The pre-flight pattern: why REST adapters can't rely on transaction rollback
The issue existed for a good reason. Mem0CaseMemoryStore had no storeAll() override — the SPI default fires one REST call per item, and Mem0 OSS had no batch endpoint to improve on that. Platform#69 deferred the work: if Mem0 adds a batch endpoint, revisit.
I went to check whether that endpoint had arrived. Two open PRs (#4804, #5194) add batch_add to the Python Memory SDK — not a server endpoint. The “batch” is a ThreadPoolExecutor with four workers by default, firing the same single-item POST /memories N times concurrently. No new API surface, no server-side atomicity. Worth knowing, because the Java side would face the same trade-off if parallelism mattered. It doesn’t change what we’re working with.
Sequential is the right call anyway. The real problem with storeAll() via REST isn’t latency — it’s partial writes.
The test gap that hid a bug
The SPI default is inputs.stream().map(this::store).toList(). Each store() asserts tenant then fires HTTP. For a batch of [good_tenant, bad_tenant]:
store(item_0)— check passes → REST call fires → memory storedstore(item_1)— tenant check throwsSecurityException
Item 0 is already in Mem0 when item 1 fails. A security failure should mean nothing was persisted.

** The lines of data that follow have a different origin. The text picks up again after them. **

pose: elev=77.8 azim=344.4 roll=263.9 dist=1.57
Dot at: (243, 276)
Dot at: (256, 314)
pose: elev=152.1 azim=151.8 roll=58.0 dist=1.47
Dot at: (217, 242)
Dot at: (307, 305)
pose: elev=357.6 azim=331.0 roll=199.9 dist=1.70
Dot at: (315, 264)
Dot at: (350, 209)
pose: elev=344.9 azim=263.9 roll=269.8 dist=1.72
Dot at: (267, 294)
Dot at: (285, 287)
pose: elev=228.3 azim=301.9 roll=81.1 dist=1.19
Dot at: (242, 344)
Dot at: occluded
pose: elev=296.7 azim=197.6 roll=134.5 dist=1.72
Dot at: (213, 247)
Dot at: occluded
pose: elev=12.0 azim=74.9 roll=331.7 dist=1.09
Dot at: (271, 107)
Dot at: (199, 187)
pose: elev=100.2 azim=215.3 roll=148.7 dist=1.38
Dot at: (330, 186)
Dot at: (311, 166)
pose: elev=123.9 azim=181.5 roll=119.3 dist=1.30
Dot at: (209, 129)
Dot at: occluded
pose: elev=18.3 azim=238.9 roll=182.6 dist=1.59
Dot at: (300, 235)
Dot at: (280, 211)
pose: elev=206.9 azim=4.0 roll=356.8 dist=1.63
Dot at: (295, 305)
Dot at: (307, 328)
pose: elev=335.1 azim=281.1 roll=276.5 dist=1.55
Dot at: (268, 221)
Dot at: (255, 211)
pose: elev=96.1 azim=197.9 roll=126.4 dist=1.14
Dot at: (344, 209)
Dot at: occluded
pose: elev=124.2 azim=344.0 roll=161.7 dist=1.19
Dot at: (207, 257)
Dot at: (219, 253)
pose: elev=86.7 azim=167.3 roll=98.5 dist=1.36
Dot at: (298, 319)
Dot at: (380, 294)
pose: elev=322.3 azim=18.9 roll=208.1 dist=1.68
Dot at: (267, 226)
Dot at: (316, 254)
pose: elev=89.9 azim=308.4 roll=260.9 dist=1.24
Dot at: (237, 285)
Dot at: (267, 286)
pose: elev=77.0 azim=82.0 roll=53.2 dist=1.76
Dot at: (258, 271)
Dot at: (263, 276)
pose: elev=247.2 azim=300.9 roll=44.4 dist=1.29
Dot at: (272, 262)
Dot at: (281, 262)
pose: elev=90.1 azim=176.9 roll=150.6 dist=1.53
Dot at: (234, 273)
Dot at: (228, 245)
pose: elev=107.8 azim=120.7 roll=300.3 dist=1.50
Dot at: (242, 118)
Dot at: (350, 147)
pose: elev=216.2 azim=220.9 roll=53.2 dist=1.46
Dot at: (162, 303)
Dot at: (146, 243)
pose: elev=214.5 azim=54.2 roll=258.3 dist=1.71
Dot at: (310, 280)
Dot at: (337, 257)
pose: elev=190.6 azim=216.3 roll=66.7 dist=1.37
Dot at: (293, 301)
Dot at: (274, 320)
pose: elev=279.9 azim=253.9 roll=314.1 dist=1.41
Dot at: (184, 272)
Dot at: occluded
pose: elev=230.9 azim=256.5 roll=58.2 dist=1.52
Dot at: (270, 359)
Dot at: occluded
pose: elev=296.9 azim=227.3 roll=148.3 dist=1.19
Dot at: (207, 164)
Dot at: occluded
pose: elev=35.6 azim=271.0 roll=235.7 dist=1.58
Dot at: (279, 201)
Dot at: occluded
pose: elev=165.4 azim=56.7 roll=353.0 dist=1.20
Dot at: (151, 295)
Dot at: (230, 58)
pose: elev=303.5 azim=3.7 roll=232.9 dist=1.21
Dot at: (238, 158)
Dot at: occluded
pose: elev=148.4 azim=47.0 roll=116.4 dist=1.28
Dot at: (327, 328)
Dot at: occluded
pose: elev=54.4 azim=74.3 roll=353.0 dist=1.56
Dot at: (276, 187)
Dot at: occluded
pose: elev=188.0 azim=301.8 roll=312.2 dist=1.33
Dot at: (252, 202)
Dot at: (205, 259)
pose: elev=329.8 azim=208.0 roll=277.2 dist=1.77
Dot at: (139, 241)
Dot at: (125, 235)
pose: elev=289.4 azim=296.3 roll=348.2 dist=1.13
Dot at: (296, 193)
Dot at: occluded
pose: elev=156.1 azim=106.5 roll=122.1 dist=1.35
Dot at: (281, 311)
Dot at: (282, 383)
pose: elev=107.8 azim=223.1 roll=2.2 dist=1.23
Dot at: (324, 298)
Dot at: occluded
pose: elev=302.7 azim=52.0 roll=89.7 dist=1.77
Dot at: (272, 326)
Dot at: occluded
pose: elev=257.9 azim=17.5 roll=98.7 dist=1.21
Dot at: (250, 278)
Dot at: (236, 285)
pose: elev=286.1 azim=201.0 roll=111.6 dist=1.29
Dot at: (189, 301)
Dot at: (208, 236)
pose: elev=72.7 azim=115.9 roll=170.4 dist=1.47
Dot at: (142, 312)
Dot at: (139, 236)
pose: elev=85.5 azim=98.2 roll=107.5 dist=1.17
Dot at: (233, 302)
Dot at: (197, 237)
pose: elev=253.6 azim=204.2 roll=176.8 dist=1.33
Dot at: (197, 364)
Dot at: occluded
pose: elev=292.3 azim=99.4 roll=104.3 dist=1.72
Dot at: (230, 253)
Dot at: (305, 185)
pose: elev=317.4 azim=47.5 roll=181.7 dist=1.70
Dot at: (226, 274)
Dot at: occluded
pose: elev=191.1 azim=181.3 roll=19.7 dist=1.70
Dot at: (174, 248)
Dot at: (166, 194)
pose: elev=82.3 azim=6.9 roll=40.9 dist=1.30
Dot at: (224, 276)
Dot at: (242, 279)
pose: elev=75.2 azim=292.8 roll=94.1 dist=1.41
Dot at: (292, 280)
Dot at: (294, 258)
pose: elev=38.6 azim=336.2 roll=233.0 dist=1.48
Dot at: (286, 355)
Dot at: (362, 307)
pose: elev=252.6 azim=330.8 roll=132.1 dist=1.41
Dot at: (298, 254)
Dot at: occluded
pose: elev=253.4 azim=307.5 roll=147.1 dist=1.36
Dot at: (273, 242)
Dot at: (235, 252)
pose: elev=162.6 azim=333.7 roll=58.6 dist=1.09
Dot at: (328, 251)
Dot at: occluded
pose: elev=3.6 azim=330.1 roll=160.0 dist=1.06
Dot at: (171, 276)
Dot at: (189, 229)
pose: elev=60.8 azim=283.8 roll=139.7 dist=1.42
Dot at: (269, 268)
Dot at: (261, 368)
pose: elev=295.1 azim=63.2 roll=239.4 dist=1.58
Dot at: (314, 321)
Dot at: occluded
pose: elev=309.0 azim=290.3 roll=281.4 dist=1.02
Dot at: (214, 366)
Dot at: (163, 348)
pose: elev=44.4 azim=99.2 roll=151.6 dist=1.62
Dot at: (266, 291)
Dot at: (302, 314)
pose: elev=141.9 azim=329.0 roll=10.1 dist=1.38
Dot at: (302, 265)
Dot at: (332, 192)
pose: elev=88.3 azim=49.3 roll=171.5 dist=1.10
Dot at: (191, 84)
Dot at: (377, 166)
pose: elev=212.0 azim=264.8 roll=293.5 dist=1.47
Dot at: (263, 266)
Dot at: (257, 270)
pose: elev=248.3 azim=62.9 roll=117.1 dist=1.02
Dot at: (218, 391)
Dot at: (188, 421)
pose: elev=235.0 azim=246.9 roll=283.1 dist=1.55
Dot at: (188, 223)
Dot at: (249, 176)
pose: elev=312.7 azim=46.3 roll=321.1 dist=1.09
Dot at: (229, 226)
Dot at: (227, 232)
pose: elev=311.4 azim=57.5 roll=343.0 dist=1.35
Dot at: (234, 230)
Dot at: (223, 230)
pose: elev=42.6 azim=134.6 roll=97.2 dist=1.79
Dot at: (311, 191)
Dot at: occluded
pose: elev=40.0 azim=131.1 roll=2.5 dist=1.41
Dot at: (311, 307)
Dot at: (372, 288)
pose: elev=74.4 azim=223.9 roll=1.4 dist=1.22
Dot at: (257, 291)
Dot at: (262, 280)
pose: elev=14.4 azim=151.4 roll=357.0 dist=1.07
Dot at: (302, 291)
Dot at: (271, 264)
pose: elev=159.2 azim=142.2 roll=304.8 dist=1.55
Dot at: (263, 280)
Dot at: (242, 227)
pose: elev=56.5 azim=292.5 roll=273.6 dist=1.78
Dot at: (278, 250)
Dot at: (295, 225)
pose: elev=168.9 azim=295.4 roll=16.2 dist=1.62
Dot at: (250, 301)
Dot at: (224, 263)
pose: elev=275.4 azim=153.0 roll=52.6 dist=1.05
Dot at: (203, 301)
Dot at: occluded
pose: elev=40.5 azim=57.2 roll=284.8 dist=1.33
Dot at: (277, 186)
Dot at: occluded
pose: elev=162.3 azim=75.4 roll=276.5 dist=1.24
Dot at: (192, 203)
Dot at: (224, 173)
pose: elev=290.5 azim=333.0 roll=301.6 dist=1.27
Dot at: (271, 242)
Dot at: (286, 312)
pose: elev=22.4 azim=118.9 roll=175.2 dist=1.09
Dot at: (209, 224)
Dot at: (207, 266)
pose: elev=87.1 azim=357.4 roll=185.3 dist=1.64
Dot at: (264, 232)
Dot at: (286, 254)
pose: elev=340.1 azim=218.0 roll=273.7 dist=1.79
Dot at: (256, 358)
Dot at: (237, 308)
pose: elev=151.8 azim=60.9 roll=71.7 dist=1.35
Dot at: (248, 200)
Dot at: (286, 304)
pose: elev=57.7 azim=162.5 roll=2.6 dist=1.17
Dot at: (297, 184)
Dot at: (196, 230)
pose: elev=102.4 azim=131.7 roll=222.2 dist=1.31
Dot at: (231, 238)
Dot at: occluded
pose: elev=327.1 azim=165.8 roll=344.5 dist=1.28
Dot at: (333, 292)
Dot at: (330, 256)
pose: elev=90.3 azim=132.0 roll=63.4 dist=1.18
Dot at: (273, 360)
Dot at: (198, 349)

InMemoryMemoryStore had exactly the same bug. I wouldn’t have seen it without the right test. The existing contract test covers the all-bad case — [bad, bad] — which throws on the first store() before anything gets written. The [good, bad] case, where item 0 succeeds before item 1 fails, was never tested. Classic gap: the test that proves the guarantee was missing precisely the scenario where the guarantee breaks.
I brought Claude in to add the missing contract test first. We ran it against InMemory — failed immediately. That’s the proof we needed before writing the fix.
The pre-flight pattern
The fix is straightforward: assert tenant for every input before touching the backend.
@Override
public List<String> storeAll(List<MemoryInput> inputs) {
if (inputs.isEmpty()) return List.of();
inputs.forEach(i -> MemoryPermissions.assertTenant(i.tenantId(), principal));
final var ids = new ArrayList<String>(inputs.size());
for (final var input : inputs) {
ids.add(sendAdd(input)); // private — no assertTenant
}
return List.copyOf(ids);
}
The sendAdd() extraction avoids re-running the tenant check per item. store() still calls assertTenant itself — it’s a public SPI method and has to stay self-defending. The double-check in InMemory is a minor redundancy that preserves clear method boundaries.
JPA and SQLite didn’t need this. Both call assertTenant per item inside a real transaction: a mid-batch failure rolls back everything. Pre-flight is specifically for adapters with no transaction — check everything before touching anything, fail-fast on the first error.
The memory-storeall-transactional-contract protocol covered JDBC adapters only. We updated it with a REST-adapter clause. Anyone writing a future adapter (Graphiti, for instance) will find the rule and know what it means for them.
WireMock tip worth keeping
Testing pre-flight in a WireMock-backed test: don’t stub the endpoint. If the implementation fires HTTP before the security check, WireMock returns a 404, the REST client wraps it in WebApplicationException, and toStoreException() produces Mem0StoreException — not SecurityException. The wrong exception type is the test failure signal. The absence of a stub is stronger than a verify(0, ...) call: it makes the spurious call a different kind of failure, not just a count mismatch.